Today we’re gonna be talking about “Non-Prepared Statements” and “Non-Token Aware Request” in ScyllaDB.
At this class we’re going to analyze the data modeling that will be used throughout the entire section and show you how to use the Scylla Monitoring Dashboard to identify problems related to Non-Prepared Statements queries.
Ok, so let’s say that we’re building a twitter clone… What would be our MVP in this case?
We will be working two major features: the Tweets and the Timeline.
The “Tweet Feature” only have the tweet_id as our partition key since it’s not a complex query.
However at the “Timeline Feature”, we’re gonna use the “username” as the partition key and cluster it by a timeuuid in descending order to make sure to retrieve the latest tweets on each query.
When someone tweets something, all of his followers should receive the new tweet in their individual timeline.
Now, imagine that you have 1 MILLION followers and you tweet something, it will be 1 million new rows in scylla… Your application and database must be monstrously fast to process and ingest the whole data.
And every time that something enters into our timeline, we also need to be quicker to retrieve this data to the user. Let’s say that every scrolling you will be fetching the fifty-first latest tweets from your private timeline.
First Gauge: CQL Non-Prepared Statements
Ok, now let’s jump into the first monitoring Gauge: the Non-Prepared Statement one.
Sometimes, when you’re rushing to develop some MVP, you’ll forget to pay attention to “good practices” in development, like an unprepared statement query…

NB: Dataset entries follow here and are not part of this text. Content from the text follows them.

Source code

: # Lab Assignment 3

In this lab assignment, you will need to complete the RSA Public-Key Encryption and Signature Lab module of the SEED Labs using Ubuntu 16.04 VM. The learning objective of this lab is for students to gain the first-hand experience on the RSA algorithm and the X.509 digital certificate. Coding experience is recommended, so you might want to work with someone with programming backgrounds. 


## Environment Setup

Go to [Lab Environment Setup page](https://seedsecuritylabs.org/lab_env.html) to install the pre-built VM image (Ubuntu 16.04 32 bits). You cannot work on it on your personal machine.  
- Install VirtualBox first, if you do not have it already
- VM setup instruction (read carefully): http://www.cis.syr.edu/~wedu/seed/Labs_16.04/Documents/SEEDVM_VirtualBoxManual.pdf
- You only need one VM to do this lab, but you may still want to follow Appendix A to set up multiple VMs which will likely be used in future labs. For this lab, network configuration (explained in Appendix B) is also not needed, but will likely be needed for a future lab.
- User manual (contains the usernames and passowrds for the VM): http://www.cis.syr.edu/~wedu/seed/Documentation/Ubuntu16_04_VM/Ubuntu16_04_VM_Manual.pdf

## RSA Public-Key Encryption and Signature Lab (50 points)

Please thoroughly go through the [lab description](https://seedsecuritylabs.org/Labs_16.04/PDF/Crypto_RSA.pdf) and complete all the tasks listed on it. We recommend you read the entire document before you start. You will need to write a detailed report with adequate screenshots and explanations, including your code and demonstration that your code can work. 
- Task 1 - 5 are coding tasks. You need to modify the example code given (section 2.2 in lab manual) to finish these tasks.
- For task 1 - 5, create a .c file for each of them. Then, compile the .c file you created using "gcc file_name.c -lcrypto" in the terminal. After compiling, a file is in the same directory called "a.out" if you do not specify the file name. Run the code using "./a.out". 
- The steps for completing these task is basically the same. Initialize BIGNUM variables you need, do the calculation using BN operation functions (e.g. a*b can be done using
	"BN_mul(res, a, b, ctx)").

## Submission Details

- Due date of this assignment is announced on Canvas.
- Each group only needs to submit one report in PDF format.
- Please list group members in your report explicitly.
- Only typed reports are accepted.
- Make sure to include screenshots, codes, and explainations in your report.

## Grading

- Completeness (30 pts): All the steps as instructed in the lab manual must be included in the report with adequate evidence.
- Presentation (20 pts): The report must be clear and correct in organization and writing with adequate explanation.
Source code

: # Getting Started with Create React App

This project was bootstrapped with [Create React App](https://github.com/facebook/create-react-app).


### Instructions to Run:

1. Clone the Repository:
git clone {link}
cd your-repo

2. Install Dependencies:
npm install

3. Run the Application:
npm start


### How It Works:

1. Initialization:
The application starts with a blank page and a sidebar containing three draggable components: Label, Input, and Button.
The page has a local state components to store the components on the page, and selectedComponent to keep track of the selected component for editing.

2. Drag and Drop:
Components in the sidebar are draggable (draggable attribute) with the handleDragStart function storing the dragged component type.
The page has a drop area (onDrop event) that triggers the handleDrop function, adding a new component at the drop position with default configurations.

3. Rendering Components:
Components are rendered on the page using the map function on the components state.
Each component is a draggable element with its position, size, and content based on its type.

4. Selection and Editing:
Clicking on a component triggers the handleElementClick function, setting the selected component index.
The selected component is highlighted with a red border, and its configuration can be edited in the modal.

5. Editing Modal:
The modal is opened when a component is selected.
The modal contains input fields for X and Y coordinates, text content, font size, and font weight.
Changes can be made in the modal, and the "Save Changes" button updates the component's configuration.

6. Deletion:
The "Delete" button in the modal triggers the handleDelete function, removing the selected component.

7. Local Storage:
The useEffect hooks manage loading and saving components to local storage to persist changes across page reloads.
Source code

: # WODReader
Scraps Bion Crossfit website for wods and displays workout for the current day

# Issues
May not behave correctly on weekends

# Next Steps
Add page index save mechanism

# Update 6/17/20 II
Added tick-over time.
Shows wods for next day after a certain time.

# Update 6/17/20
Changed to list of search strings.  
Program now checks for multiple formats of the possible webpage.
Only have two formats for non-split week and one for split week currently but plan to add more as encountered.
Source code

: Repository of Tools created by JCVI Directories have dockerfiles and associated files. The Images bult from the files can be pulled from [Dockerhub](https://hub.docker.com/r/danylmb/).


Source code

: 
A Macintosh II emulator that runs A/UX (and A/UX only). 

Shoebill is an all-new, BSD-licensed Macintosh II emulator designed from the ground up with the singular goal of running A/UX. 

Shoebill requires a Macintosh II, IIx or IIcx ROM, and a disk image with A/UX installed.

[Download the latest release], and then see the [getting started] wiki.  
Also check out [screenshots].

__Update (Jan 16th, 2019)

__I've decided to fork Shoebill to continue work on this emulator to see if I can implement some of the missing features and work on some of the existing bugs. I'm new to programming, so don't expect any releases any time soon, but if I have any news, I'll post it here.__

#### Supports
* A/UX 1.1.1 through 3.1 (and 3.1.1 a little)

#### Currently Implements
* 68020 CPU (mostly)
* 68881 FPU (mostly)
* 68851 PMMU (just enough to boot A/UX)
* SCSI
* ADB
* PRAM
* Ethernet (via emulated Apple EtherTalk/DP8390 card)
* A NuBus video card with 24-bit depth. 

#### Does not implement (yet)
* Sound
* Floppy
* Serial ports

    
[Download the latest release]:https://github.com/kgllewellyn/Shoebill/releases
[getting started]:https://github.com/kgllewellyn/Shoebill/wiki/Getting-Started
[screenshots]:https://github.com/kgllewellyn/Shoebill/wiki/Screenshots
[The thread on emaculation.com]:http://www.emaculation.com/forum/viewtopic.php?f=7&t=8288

It happens sometimes, but in Scylla if you just FORGET it there, it will turn into a massive performance problem.
And at this scenario, we forgot two insert queries without prepared statements and suddenly our system started to get slower and process less queries.

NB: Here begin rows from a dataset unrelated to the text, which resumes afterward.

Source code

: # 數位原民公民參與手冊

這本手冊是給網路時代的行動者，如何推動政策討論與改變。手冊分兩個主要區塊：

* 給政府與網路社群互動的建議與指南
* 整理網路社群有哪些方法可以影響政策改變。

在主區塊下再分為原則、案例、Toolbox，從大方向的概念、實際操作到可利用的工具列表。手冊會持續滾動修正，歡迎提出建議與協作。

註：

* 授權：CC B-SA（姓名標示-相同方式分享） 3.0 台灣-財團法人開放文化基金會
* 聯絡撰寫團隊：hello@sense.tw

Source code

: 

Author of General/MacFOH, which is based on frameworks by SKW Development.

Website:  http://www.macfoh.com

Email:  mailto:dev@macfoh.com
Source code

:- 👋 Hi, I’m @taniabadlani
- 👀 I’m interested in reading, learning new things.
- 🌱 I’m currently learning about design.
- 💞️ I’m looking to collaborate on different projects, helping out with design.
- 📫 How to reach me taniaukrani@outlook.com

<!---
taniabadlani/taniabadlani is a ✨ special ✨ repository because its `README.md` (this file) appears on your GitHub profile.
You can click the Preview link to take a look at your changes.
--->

Before we fix it, it’s important to remember that this gauge should ALWAYS stay at 0%, meaning that there is not a single unprepared statement running in our application.
This is how a “non-prepared statement” looks like. You can just append the values inside the string and send to scylla.
And then the coordinator will be receiving the statement, look at his query statement cache and see if there’s an identical query there.
After realize that this one is a new query, he will be adding at the cached queries list, process the data to check if everything matches and then insert it.
Now imagine that you will be doing this “3 steps” for each query that you send. The statement will always be something different since we’re sending raw uuids in the query scope.
Or you can prepare your statements saying that your query has only “placeholders”, that will be cached once and reused in the future. Also, the data binding and filtering will be done in the driver side as well. So now the coordinator will have only one task: insert the data.
Now you can compare how faster your database is after this simple change.
Second Gauge: Non-Token Aware Queries
Now let’s talk about the Token Aware policy.
Now let’s talk about the Token Aware policy. Imagine you have a 5-node cluster with a replication factor of 3.
Token Aware is the policy which ensures that your request will hit one of the 3 nodes that is responsible for storing the data being accessed. Without it enabled in an environment with more nodes than configured as the replication factor, you will hit the 1 replica that hold different partitions and this replica will point you to the right node that your data is placed.
Depending on the driver you are using, you will find the TokenAware as a policy and you should use it together with the RoundRobin policy, which helps your load balancer by optimizing the even data distribution among the nodes.
The Rust driver uses RoundRobin and TokenAware by default. You have the option to use the DefaultPolicy builder and create your own depending on your project needs.
After enabling it, the policy will ensure to understand the topology of the cluster and send the request to the right node every time.
There will be always a number ticking in this gauge if you have more nodes than the specified at your Keyspace Replication Factor, because coordinator will be writing data in the remaining replicas, but never reading from it.
It’s not a problem if it’s stays in lower percentages.
Instead just showing you some graphics, let’s jump to the real world application with real numbers.
Real world with Scylla Monitoring Stack
I’m running locally the Scylla monitoring and also a three-node cluster. As you can see here, my application is getting 7.6k requests per second. We have some huge read latency, and if we jump into the SQL dashboard, you can find that all of our queries are running without prepared statements. Another thing to pay attention to is how many requests are hitting the cache and how many are missing the cache layer.
If we switch to the second example, which runs the prepared statements, you’ll see a significant difference. In this example, I’m preparing the statements before sending them. Let’s see how this affects our payload and the data being sent.
After giving it some time to cool down, we can see that our P99 dropped, the average read and write times also dropped, and the amount of requests increased. The hits on the cache went to zero because it was overloaded. In the SQL dashboard, there’s no single non-prepared statement running, meaning every request is now aware.
I hope you enjoyed this, and see you next class.